__Work order__. Can you format the lines from the start of the listing through the line containing "Vecchio, Koper-Capodistri", both included, as a JSON list of strings with one string per line and no blank lines?

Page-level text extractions
*-*-*

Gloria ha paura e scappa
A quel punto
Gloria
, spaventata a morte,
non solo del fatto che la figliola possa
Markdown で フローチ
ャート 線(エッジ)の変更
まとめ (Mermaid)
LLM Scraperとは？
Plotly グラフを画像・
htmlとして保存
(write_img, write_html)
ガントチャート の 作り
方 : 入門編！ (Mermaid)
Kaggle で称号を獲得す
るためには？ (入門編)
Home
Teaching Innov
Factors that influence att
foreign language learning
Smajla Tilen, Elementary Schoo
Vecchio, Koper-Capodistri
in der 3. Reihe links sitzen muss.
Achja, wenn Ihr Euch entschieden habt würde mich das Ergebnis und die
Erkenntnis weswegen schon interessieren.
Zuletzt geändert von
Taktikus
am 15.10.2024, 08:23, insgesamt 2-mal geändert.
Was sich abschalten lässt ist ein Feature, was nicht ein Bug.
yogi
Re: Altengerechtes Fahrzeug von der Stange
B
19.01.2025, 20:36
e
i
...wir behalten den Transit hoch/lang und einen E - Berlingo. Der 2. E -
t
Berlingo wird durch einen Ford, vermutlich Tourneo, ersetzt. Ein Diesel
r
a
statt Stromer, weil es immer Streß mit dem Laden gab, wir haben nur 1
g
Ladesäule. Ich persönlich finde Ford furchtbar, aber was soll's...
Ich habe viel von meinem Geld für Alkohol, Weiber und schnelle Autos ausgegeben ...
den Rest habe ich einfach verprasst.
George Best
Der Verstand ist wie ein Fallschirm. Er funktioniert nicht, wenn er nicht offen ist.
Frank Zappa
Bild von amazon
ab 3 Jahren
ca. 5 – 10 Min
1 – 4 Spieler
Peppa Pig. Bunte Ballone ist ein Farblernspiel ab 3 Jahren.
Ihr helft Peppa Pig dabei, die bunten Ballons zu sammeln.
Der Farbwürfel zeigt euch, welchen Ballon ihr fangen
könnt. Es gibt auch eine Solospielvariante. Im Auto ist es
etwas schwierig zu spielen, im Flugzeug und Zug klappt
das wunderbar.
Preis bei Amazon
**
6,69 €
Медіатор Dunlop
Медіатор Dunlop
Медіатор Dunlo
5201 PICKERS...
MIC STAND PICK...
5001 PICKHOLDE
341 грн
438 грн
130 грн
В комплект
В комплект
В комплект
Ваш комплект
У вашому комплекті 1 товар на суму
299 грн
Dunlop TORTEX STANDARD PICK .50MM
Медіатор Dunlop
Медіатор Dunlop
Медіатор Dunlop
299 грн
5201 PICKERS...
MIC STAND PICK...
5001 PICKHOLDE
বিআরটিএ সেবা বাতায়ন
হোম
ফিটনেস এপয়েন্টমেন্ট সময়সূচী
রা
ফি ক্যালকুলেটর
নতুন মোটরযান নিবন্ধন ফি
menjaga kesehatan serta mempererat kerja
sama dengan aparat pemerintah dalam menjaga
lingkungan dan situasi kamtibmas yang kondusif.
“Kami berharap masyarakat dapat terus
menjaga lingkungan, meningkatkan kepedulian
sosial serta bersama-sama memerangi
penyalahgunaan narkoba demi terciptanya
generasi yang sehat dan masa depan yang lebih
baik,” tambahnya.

*-*-*

__Task answer__.
[
  "Gloria ha paura e scappa",
  "A quel punto",
  "Gloria",
  ", spaventata a morte,",
  "non solo del fatto che la figliola possa",
  "Markdown で フローチ",
  "ャート 線(エッジ)の変更",
  "まとめ (Mermaid)",
  "LLM Scraperとは？",
  "Plotly グラフを画像・",
  "htmlとして保存",
  "(write_img, write_html)",
  "ガントチャート の 作り",
  "方 : 入門編！ (Mermaid)",
  "Kaggle で称号を獲得す",
  "るためには？ (入門編)",
  "Home",
  "Teaching Innov",
  "Factors that influence att",
  "foreign language learning",
  "Smajla Tilen, Elementary Schoo",
  "Vecchio, Koper-Capodistri"
]